(Beginning of EXCERPTED RECORDS)
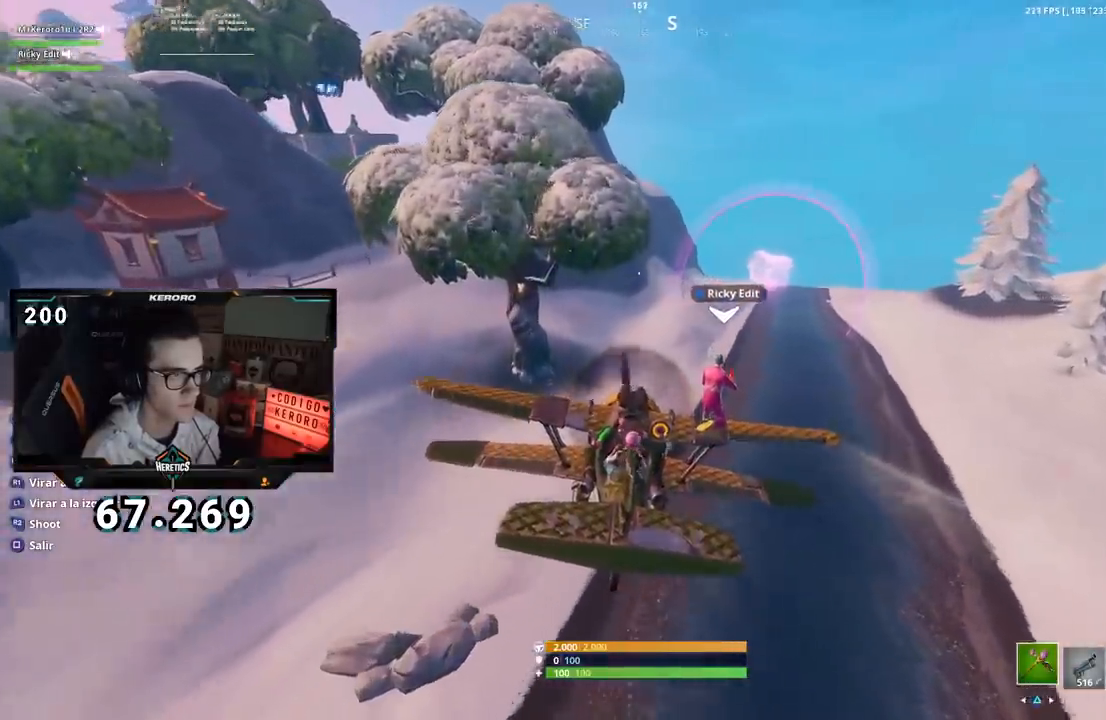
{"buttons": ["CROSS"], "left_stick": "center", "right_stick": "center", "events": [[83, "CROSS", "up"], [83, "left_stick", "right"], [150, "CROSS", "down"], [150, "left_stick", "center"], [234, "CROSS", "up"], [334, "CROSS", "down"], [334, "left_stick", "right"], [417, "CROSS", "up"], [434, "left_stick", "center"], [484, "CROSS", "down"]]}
(End of EXCERPTED RECORDS)
(Beginning of EXCERPTED RECORDS)
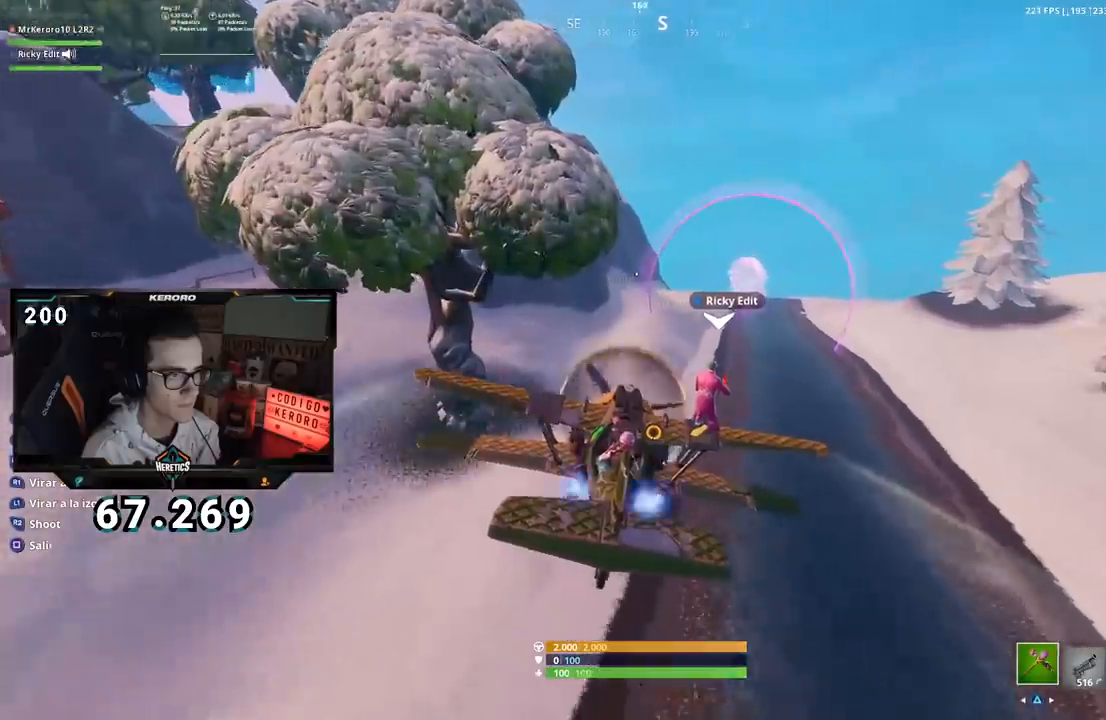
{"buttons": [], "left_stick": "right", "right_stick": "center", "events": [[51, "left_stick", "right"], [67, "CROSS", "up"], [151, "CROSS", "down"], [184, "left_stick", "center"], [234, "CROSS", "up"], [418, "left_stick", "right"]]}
(End of EXCERPTED RECORDS)
(Beginning of EXCERPTED RECORDS)
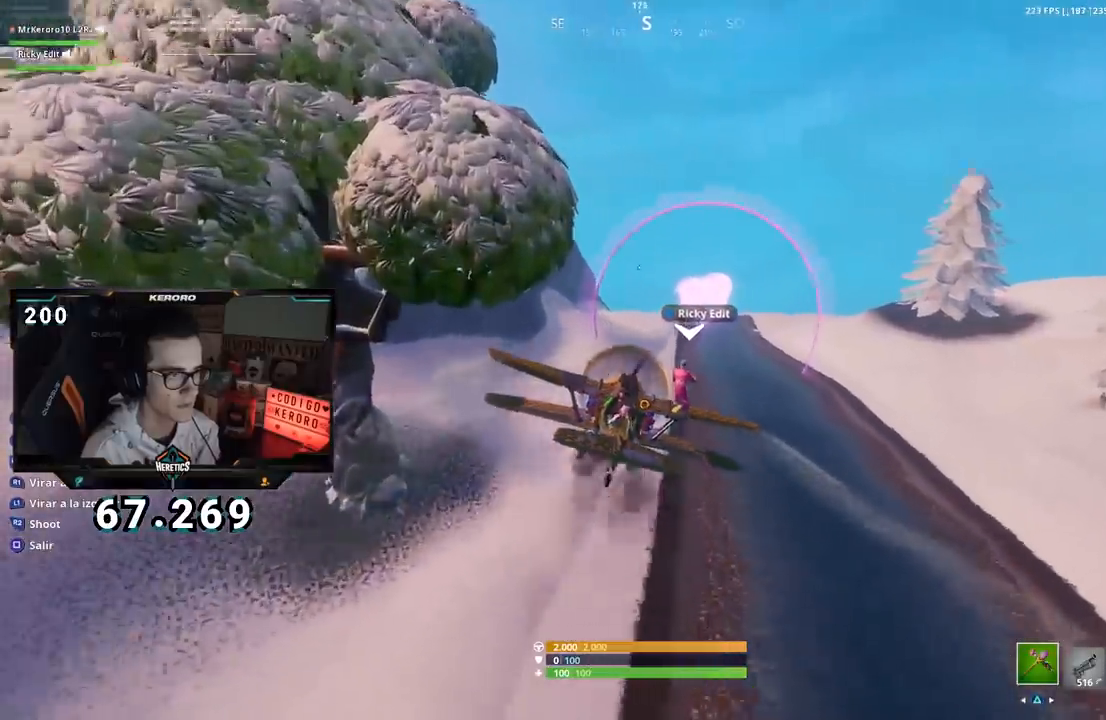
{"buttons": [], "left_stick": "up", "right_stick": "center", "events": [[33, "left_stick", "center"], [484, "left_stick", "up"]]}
(End of EXCERPTED RECORDS)
Go through the data above and copy each line in which "CROSS" appears.

{"buttons": ["CROSS"], "left_stick": "center", "right_stick": "center", "events": [[83, "CROSS", "up"], [83, "left_stick", "right"], [150, "CROSS", "down"], [150, "left_stick", "center"], [234, "CROSS", "up"], [334, "CROSS", "down"], [334, "left_stick", "right"], [417, "CROSS", "up"], [434, "left_stick", "center"], [484, "CROSS", "down"]]}
{"buttons": [], "left_stick": "right", "right_stick": "center", "events": [[51, "left_stick", "right"], [67, "CROSS", "up"], [151, "CROSS", "down"], [184, "left_stick", "center"], [234, "CROSS", "up"], [418, "left_stick", "right"]]}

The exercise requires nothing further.